After this loss, he found himself in a kind of an in-between stage of life, but that started to change around the time he reconnected with his old friend who would later become his fiancé.

Oldridge started a pet photography business because of his love of dogs, but how he developed this love is extremely unconventional. 

“When I was younger, I was attacked by a dog,” said Oldridge, “after that, I started studying dog behavior.”

What normally causes a life-long aversion to dogs lead Oldridge to develop respect and admiration for their unique psychology.

Here in Phoenix, Oldridge has found a new place to plant roots and developed a passion for his work.

Oldridge explained that most pet owners consider their animals part of the family, and therefore it’s natural to want some nice photos of their loved one.
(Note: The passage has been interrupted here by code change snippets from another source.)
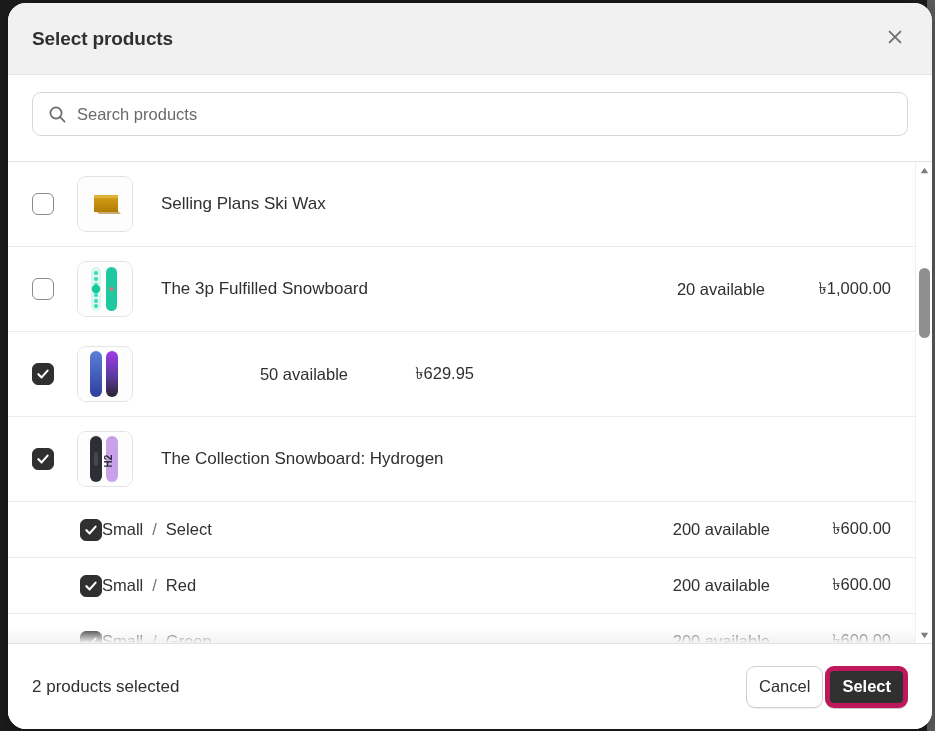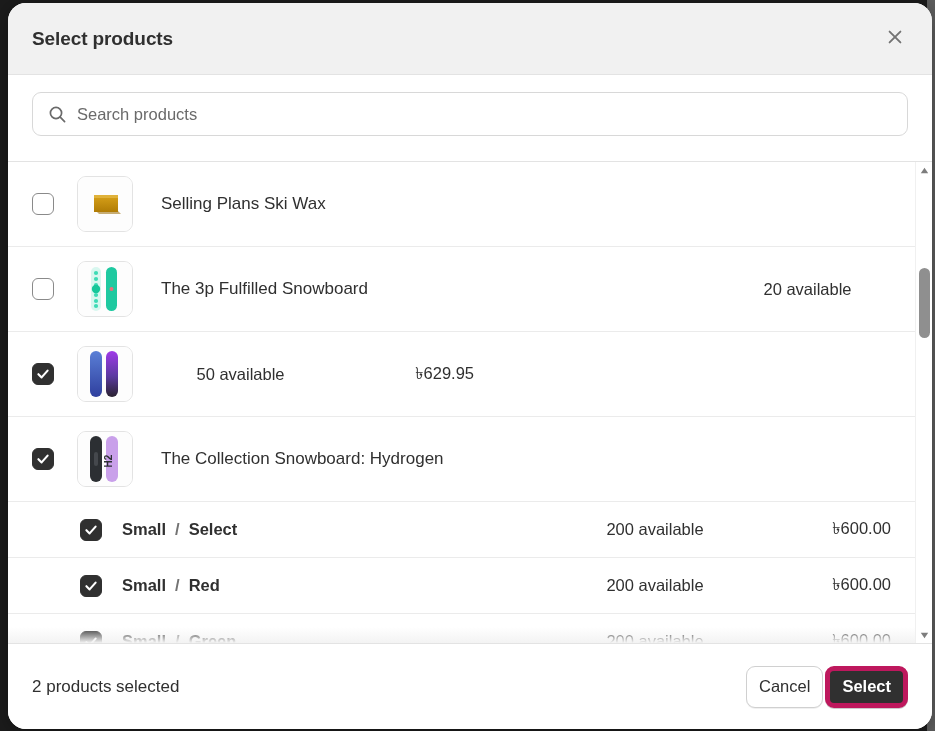--- a/index.html
+++ b/index.html
@@ -119,7 +119,7 @@
 
   .avail {
     font-size: 16.5px; color: #303030;
-    width: 215px; text-align: center; flex: 0 0 215px;
+    width: 215px; text-align: right; flex: 0 0 215px;
   }
   .price {
     font-size: 16.5px; color: #303030;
Whether their pet is getting older and they want a way to remember them, or they just want to document their dog’s fourth birthday party, Oldridge is more than happy to oblige.

Oldridge said of the photo sessions with pets, “you have to have patience for sure.”
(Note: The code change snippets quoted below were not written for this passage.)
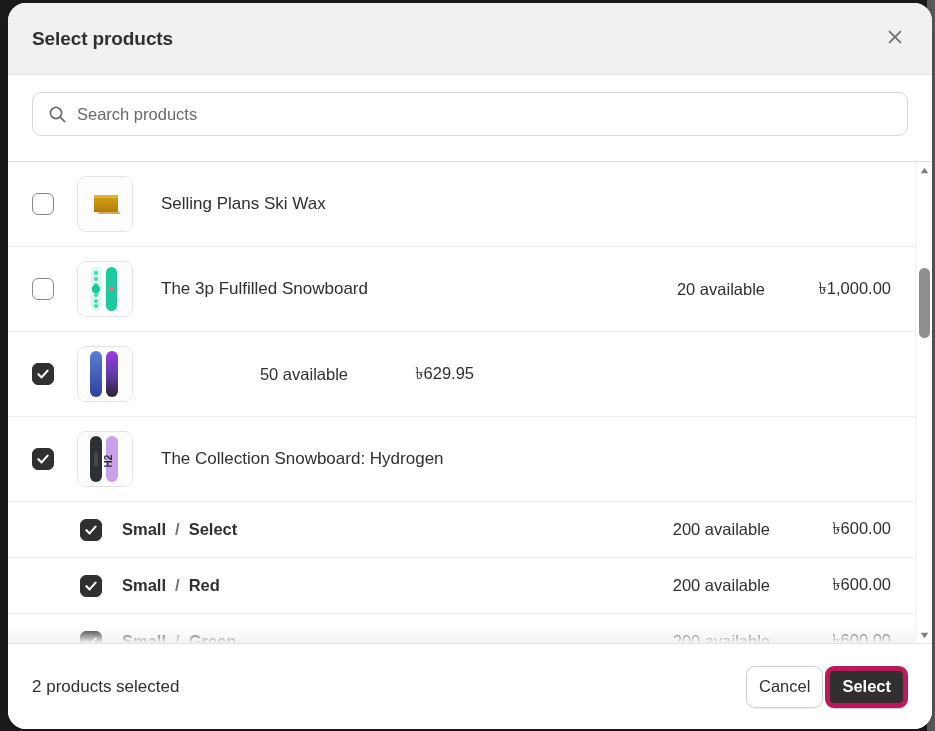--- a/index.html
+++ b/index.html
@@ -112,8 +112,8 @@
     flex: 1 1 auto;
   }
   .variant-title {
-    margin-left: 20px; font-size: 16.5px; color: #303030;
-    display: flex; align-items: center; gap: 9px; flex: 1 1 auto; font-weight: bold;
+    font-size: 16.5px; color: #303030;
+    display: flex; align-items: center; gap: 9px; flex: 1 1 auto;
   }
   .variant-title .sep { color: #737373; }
When he’s not photographing dogs for work, Oldridge volunteers his time to shelters around town, photographing dogs who have stayed at the shelter for a long time without getting adopted.

“I work with four different rescue groups,” said Oldridge, “it’s amazing to see what a photo can do for a dog.” 

Oldridge and his fiancé share their lives with a big family of rescue dogs. They have a Shih

Tzu, a chihuahua mix, a boxer mix, and according to Oldridge, “we just acquired a tortoise a few days ago.”

Oldridge feels fulfilled by the life he has built for himself in Phoenix and expressed that this city can lend itself easily to personal evolution.

Oldridge credits much of his transformation to his move to the Valley, reimagining his career, and the love and support of his fiancé. Oldridge demonstrates that sometimes, loss or a big change can lead to a new lease on life.